Asian Americans don’t have much of representation in music, and so when I see an Asian-American artist whose music I like, I become easily obsessed about everything they are and everything they make. I mean, it’s pure Asian American pride. Even more so, there are very few Asian Americans in hip hop and so I want to dedicate my fifth post to one of my favorite artists, Riz MC or Riz Ahmed.

Funnily enough, I first listened to Riz MC’s collaboration album Cashmere made by him and fellow Asian American rapper Heems, or as they called themselves, the Swet Shop Boys, rather than his older solo album. This album made me fall in love with Riz MC. The album is an eclectic juxtaposition of South Asian inspired music and loaded rap that discusses what it is like to be brown in Western countries. Discrimination against Asian Americans, specifically people of South Asian and Middle Eastern descent is very real and seeing it represented and aired in a very public and creative way is very empowering. My favorite songs include “T5” which discusses TSA targeting, “Shottin'” which discusses the anti-Muslim sentiment, and Din-e-llahi which is a clever and beautiful discussion of identity.

This album continues to bring about relevant points every time it’s listened through and with the current political climate, the album becomes even more significant. After listening to Riz MC’s collaboration album, I became curious into his previous solo work. Riz MC’s Englistan is a work of art, weaving together a strong statement about the importance and damaging aspects of South Asian culture and bigotry with eloquent, tasteful rap.  The album also involves spoken word with “I Ain’t Even Bein Racist But” meshing together a statement about relations between South Asian culture and the West, specifically in Great Britain.

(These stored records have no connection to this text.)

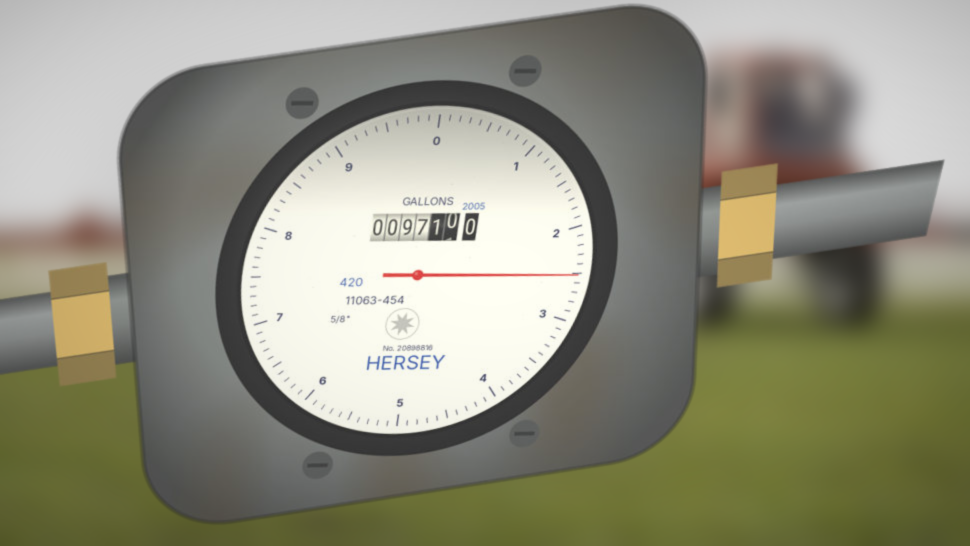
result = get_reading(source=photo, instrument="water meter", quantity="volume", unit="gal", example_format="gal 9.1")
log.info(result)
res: gal 97102.5
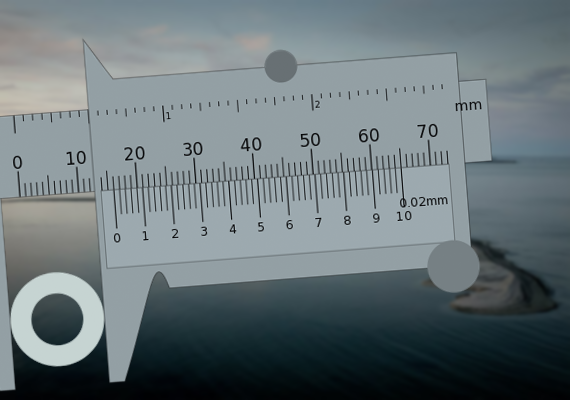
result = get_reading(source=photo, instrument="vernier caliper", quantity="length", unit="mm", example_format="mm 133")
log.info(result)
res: mm 16.0
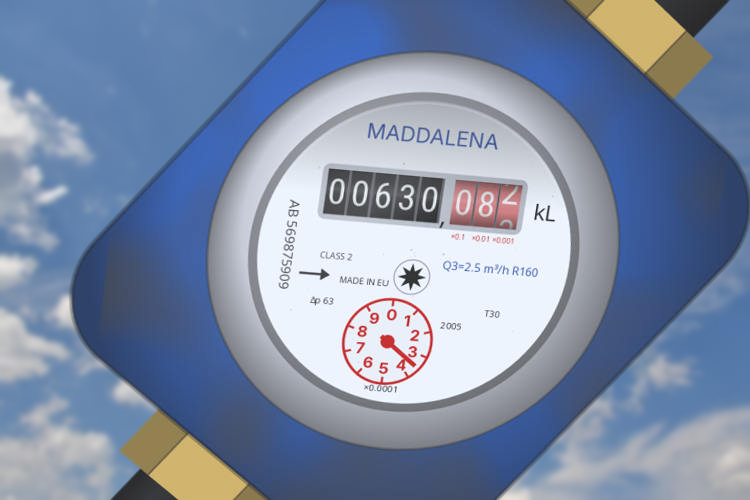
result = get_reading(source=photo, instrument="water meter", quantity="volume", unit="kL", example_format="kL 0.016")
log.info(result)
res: kL 630.0823
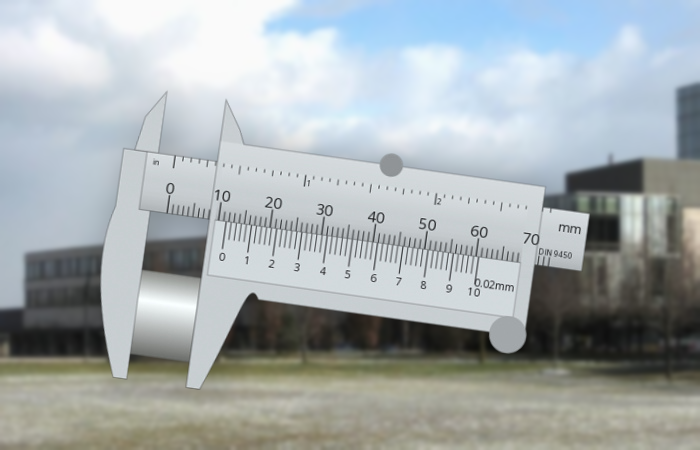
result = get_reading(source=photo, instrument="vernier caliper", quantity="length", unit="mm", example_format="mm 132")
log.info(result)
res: mm 11.5
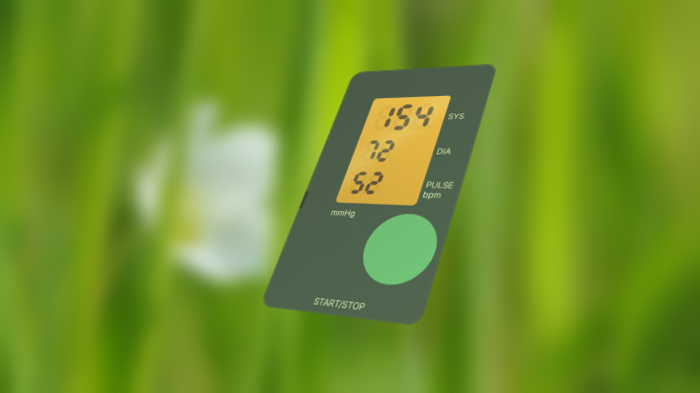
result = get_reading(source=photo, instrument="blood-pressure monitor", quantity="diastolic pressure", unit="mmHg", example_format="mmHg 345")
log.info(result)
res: mmHg 72
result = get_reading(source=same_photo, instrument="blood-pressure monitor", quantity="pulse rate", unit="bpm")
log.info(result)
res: bpm 52
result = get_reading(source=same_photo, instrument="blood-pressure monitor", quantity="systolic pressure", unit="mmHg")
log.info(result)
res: mmHg 154
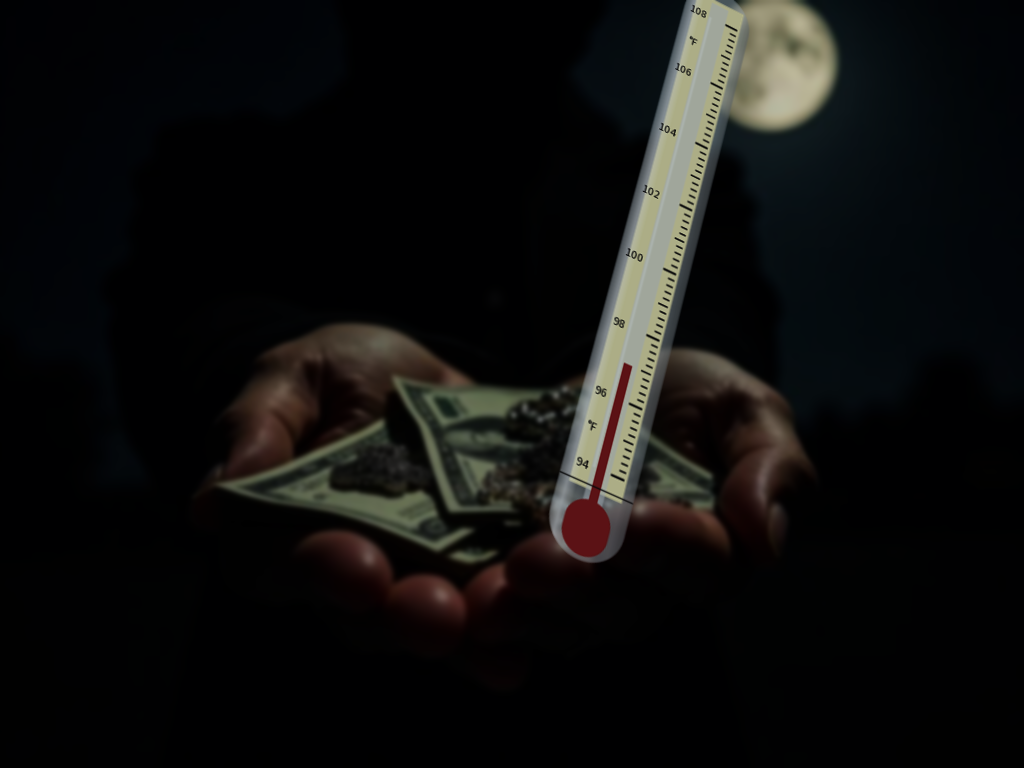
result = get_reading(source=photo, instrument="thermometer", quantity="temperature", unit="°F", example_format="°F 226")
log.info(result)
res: °F 97
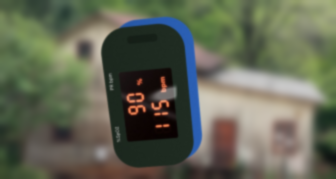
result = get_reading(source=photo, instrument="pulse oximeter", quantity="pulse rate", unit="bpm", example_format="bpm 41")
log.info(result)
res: bpm 115
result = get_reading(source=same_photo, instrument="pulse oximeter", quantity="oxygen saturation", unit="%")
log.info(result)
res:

Outside of music, Riz MC otherwise known as Riz Ahmed is a multi-talented individual. He is a gifted actor, nominated and winning several prestigious awards as well as a passionate activist. He is truly a Renaissance man and it is inspiring to see someone as an Asian American that represents you in popular media.

While Riz MC’s music is quite offbeat and unique, it offers a valid and valuable perspective about the challenges of being brown in a Western country juxtaposed with a personal identity discussion. If you’re looking for something different– another minority experience– within a special style of eloquent rap, take a listen to anything by Riz MC.

I know that as a fellow Asian American, I will continue to support Riz MC in all of his ventures proudly.